We hope so, because when it comes to your health, there's a lot out there that can get you - and not just that pesky avian flu, either.

While you've been freaking out about anything to do with feathers, did you know too much sun as a child might cause skin cancer but too little could set off multiple sclerosis? Money problems are a real disease, with financial phobia afflicting at least 9 million people in Britain. They might look sexy, but G- strings and tight bras are wreaking havoc on women's health. Also, karaoke can kill.

Author John Naish has been kind enough to uncork copious health hazards in his book "Hypochondria Can Kill: A Disease for Every Occasion, An Illness for Every Symptom" (Plume, $14), a compilation of all the outlandish and outrageous studies he's come across in his 15 years as a health journalist in London.

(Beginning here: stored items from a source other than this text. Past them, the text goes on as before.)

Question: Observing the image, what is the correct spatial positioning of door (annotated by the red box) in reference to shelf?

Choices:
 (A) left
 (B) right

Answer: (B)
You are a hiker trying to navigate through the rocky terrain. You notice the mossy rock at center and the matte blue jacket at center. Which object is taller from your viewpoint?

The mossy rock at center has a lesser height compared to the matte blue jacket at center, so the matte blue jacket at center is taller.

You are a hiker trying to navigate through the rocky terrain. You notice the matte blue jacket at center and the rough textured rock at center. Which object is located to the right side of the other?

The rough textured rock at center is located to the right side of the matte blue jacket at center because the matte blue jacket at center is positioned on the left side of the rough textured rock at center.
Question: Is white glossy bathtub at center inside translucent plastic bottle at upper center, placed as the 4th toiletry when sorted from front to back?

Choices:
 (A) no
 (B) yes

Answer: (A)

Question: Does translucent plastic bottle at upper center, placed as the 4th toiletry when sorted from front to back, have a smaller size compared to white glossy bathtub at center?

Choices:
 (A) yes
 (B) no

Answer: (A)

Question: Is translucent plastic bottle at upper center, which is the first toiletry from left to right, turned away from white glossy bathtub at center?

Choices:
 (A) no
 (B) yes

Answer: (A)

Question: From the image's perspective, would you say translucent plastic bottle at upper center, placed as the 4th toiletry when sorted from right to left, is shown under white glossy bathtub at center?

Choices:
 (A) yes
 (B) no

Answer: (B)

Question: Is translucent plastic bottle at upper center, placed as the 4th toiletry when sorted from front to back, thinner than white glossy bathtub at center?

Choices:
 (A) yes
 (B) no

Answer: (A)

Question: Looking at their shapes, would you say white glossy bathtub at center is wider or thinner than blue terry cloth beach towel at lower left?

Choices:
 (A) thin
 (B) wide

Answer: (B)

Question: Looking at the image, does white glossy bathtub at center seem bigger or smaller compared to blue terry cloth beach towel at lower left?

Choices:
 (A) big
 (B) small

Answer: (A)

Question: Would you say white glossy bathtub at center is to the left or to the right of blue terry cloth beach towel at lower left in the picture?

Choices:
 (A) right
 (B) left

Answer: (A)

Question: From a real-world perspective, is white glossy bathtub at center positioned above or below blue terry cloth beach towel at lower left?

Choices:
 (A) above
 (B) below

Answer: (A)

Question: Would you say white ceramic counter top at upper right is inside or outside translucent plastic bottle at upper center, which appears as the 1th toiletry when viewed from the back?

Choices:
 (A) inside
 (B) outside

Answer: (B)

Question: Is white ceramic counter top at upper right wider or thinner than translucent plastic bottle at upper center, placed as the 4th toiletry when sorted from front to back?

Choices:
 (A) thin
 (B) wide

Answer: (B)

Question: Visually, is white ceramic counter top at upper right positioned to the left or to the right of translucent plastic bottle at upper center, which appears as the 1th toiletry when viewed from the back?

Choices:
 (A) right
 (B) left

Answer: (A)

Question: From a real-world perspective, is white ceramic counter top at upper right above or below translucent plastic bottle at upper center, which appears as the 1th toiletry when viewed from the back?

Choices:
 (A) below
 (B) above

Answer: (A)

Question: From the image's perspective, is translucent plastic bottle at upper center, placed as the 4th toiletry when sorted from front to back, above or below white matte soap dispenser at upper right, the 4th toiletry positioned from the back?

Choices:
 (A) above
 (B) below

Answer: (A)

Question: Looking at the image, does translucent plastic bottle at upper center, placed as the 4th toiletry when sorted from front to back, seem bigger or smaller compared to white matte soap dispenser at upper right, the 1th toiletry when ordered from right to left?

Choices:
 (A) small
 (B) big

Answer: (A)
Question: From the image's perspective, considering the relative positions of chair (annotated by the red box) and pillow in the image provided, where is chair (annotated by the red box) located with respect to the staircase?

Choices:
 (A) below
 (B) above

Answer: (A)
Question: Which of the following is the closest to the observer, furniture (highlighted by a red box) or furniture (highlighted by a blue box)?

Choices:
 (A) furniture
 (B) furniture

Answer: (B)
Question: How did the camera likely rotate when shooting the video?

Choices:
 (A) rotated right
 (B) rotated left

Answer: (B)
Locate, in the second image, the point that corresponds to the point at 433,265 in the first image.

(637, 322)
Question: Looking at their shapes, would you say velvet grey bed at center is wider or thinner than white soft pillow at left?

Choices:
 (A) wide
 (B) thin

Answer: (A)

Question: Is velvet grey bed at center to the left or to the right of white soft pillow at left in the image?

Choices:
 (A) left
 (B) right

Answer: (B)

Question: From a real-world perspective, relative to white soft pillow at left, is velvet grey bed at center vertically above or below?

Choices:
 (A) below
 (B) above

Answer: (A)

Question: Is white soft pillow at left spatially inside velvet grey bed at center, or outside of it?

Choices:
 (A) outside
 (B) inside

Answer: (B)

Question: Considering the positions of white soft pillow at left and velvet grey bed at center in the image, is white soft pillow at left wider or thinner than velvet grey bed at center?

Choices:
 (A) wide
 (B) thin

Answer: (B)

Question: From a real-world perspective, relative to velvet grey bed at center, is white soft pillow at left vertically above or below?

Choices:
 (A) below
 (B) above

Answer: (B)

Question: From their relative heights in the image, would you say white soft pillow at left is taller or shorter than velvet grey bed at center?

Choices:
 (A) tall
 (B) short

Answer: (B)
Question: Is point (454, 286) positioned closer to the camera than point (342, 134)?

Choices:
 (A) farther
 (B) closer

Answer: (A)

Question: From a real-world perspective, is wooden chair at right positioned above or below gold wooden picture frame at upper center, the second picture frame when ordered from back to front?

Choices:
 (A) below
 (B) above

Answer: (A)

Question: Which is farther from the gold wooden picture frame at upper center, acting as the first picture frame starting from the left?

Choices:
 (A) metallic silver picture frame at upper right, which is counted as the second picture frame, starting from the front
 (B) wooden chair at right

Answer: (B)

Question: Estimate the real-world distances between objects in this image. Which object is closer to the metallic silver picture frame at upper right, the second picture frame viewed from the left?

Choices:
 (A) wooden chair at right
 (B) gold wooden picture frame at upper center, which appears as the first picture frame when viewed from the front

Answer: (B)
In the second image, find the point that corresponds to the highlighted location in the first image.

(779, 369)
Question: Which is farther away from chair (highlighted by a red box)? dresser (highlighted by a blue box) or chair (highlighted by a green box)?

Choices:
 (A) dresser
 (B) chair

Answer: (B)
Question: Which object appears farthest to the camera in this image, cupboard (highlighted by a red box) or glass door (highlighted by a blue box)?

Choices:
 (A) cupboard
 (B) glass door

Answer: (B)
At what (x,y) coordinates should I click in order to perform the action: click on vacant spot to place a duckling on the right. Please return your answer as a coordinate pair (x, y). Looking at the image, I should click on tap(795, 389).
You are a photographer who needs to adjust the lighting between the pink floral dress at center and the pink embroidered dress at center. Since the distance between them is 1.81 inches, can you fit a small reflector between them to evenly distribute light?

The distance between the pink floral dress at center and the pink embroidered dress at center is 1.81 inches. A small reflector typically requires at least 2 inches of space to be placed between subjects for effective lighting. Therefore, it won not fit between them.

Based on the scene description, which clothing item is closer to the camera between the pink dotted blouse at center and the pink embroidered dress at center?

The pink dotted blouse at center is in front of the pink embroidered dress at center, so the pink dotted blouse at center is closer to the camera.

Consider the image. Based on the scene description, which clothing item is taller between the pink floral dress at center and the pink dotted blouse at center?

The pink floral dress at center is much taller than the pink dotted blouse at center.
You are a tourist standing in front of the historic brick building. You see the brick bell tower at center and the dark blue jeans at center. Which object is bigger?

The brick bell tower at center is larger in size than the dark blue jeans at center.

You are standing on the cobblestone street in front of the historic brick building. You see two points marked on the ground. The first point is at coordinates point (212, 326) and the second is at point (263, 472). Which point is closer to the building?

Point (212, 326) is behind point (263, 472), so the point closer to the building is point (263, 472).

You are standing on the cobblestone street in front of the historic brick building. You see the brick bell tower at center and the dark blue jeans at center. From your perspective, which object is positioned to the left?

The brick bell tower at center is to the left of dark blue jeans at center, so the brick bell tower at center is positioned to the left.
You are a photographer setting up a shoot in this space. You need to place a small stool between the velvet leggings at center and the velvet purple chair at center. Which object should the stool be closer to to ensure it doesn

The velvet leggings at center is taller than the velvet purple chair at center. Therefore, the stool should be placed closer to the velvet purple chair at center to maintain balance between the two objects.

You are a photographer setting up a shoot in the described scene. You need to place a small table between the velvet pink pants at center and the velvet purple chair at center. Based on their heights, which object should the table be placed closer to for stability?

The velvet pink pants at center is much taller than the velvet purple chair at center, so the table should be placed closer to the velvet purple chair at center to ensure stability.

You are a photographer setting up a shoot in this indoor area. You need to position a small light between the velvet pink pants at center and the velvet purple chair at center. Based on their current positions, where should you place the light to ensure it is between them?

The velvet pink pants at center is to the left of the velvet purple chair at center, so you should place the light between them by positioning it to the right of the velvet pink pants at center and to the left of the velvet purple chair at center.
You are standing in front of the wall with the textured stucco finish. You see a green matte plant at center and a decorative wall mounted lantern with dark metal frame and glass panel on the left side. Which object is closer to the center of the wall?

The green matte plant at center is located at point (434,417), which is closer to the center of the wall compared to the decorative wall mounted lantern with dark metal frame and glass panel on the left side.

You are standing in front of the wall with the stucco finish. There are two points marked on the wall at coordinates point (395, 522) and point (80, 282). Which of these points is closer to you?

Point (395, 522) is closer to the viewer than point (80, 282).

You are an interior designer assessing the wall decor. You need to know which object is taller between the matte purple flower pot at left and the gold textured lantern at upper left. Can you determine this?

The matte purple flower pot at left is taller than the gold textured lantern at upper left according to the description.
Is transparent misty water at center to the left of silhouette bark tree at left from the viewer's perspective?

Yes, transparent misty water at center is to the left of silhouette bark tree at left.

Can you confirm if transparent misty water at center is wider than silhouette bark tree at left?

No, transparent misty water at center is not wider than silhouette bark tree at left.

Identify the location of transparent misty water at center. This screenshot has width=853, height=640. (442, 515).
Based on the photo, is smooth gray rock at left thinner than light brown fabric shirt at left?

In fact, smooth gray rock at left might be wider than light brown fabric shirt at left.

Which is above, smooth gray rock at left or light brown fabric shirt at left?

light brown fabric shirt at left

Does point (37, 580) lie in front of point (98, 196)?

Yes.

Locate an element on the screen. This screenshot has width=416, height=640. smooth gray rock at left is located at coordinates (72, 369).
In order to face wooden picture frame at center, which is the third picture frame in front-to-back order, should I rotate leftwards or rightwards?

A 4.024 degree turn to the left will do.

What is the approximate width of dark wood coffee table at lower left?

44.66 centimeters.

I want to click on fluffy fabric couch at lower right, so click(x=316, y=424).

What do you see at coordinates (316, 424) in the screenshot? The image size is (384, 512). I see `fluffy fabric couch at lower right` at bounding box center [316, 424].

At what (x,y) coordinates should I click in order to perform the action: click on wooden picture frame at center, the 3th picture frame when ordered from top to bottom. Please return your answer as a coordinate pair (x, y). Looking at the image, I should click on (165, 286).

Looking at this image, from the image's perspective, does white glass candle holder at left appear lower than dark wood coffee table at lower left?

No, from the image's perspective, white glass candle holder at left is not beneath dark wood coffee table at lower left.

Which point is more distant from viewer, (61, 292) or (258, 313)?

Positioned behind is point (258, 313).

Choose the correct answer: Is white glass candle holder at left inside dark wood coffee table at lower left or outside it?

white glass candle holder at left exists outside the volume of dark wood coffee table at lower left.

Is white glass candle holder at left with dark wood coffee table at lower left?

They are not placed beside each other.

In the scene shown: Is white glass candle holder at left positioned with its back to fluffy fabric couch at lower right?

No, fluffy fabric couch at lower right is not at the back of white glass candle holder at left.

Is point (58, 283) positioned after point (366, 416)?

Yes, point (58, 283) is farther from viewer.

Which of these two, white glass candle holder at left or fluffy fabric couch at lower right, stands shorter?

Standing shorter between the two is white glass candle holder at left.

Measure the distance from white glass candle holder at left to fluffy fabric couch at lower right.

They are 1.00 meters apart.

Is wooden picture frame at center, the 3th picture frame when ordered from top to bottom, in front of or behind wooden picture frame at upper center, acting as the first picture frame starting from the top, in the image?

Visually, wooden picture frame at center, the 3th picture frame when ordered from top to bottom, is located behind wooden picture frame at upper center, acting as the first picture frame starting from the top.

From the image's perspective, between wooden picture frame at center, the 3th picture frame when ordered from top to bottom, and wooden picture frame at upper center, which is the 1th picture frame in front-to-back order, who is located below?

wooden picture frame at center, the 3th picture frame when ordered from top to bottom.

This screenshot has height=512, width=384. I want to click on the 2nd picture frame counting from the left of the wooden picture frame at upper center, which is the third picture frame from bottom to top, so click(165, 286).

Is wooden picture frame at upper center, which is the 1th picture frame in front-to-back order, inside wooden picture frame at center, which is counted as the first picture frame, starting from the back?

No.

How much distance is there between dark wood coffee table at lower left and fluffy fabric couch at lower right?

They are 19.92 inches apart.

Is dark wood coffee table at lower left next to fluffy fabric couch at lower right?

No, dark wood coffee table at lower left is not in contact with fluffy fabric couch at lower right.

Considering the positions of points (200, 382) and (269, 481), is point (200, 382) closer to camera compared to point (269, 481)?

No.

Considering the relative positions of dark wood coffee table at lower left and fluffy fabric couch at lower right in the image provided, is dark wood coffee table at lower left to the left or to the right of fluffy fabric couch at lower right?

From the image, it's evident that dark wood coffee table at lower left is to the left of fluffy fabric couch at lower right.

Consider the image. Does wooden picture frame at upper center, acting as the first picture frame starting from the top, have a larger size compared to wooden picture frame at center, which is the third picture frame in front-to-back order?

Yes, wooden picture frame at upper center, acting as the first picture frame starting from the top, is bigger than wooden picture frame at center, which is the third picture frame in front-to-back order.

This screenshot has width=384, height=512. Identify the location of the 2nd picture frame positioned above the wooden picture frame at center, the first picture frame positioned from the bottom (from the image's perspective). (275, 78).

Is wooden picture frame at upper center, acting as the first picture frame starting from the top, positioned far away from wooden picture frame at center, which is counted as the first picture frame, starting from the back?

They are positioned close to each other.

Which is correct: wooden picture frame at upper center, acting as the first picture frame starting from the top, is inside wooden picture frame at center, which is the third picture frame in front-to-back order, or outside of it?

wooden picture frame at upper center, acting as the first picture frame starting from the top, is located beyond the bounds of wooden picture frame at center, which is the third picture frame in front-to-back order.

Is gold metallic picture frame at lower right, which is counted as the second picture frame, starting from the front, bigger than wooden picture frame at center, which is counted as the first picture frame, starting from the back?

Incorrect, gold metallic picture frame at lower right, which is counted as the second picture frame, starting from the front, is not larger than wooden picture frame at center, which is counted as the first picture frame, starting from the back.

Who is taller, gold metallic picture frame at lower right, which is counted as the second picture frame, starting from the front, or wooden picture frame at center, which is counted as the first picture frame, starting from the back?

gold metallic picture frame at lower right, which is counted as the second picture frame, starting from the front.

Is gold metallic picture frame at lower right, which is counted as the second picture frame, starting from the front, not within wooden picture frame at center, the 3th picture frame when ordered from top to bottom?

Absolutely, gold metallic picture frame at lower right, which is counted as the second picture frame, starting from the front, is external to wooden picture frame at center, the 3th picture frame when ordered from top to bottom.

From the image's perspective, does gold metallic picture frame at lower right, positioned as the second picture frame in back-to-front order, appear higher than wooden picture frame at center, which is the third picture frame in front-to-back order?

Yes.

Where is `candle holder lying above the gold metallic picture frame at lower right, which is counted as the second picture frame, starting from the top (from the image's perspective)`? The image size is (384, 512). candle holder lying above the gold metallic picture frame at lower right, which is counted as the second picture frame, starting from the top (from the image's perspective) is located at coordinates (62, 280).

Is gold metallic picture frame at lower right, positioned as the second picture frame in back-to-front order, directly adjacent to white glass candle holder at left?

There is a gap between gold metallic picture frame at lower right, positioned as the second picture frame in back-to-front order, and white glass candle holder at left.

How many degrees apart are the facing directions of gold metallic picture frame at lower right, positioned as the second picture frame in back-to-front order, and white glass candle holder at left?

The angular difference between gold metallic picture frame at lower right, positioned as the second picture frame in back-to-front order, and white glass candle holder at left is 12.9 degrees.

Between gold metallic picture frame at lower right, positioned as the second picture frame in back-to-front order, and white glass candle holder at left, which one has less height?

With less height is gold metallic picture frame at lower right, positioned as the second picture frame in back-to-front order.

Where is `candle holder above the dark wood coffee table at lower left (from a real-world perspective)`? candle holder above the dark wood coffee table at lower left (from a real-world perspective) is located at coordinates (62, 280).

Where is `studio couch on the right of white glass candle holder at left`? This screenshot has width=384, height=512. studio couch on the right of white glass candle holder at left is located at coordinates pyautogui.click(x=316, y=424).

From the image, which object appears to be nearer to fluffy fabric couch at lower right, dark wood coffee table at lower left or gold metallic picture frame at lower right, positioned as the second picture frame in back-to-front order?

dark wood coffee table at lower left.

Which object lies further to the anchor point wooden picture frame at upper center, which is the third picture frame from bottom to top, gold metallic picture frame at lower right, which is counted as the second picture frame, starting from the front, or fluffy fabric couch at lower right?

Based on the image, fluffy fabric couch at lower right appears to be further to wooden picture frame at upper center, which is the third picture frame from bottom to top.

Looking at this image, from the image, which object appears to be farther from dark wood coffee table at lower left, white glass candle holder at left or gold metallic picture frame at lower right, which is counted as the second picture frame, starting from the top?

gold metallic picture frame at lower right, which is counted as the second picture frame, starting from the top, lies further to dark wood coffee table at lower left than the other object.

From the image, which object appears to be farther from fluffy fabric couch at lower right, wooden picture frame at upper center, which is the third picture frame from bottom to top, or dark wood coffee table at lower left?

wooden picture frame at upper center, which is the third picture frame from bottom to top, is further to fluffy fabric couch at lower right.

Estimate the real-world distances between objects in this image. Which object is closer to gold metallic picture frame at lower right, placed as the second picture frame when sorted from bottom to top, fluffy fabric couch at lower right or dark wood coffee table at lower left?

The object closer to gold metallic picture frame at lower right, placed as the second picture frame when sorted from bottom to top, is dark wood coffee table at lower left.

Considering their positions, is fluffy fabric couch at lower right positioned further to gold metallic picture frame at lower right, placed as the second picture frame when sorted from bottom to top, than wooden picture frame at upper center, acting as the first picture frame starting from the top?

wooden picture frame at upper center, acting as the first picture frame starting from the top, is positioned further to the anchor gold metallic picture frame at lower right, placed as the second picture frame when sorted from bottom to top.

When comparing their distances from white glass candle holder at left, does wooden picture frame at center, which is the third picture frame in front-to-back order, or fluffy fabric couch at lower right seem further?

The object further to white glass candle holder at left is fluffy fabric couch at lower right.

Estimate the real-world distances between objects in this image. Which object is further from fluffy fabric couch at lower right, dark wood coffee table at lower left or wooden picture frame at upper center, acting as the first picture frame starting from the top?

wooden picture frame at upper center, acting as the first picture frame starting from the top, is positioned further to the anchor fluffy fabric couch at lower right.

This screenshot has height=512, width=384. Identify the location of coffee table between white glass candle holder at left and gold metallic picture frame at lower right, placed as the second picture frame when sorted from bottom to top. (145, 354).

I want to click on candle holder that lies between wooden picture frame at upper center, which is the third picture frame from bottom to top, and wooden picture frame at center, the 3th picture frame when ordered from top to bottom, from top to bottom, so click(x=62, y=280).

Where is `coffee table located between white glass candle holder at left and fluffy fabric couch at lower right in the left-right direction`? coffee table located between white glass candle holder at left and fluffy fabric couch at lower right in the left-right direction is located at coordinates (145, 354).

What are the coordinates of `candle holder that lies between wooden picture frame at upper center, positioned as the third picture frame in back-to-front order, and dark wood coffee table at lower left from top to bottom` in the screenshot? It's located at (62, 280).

"It wasn't really a conscious collection. I just filled a desk drawer full of weird medical studies," he said. "And when I came across goalkeeper's finger, I knew I had to put it in a book."

(For the record, goalkeeper's finger is a phenomenon among short, married amateur soccer goalkeepers who lose their ring fingers trying to attach the nets to the goal posts by jumping up with the netting. The wedding rings get hooked instead, and voila - no finger. Pros are spared because they don't set up their nets.)

"What a brilliant thing to worry about," Naish said. "If you have nothing else to worry about."

That's our problem. Naish said the Western world's obsession with health is most likely the result of a combination of progress, prosperity and lots and lots of time.

"The healthier we become, the more time we have to worry about being ill," he said. "People used to ignore a lot of the threats before the Second World War. If you got a strep infection that was it, you're dead. But when penicillin came along and people could be cured, we worried more. After all, you don't want to be complacent."

Never. Which is why Naish isn't above worrying, either.

"I've never really had a plain headache; I've always had a possible brain tumor," he said. "But I'm cursed because I'm a relatively healthy person. But I think I have a normal dose of hypochondria."

(Like the title of his book says, it really can kill. According to clinical studies, the "nocebo effect" is the power of the notion that if a person is convinced something will go wrong, it will. "In one example of nocebo, researchers found that women who believe they are prone to heart disease are nearly four times as likely to die from it as women with similar risk factors who don't hold such fatalistic views," Naish wrote.)

Other nifty little diseases that might do you in?

Infidelity is a passport to the grave. A London doctor claims that a number of sudden deaths during sex happen to people who are having affairs. Especially older folks.

And if your wife is a troll, you'll probably outlive her. A Yale University study said men with ugly wives live an average of 12 years longer because they're not worried about their wives being unfaithful.

Disco might be dead, but it left a mark on one teen diagnosed with "Disco Felons." In 1979, John Hopkins Hospital reported a 17- year-old with an infected abscess on her middle finger. The cause: constantly snapping her fingers in time to music.

All of which makes the flu pandemic seem downright pedestrian. At least that's what Naish thinks.

"Do you remember SARS?" he asked. "I know people were killed by it, but it was nothing compared to crossing the road. I have spoken to experts and this virus has a lot of things to do before it becomes a pandemic."

Naish is as annoyed with all the "lifestyle" illnesses that keep popping up.

"Celebrity-worship syndrome, social phobia, things like that," he said. "People like celebs. People are shy. Deal with it."

But there's one thing Naish fears.

"Ice skating," he said. "I've never been ice skating. I'm afraid I'll fall and someone will skate over my fingers and they'll fall off."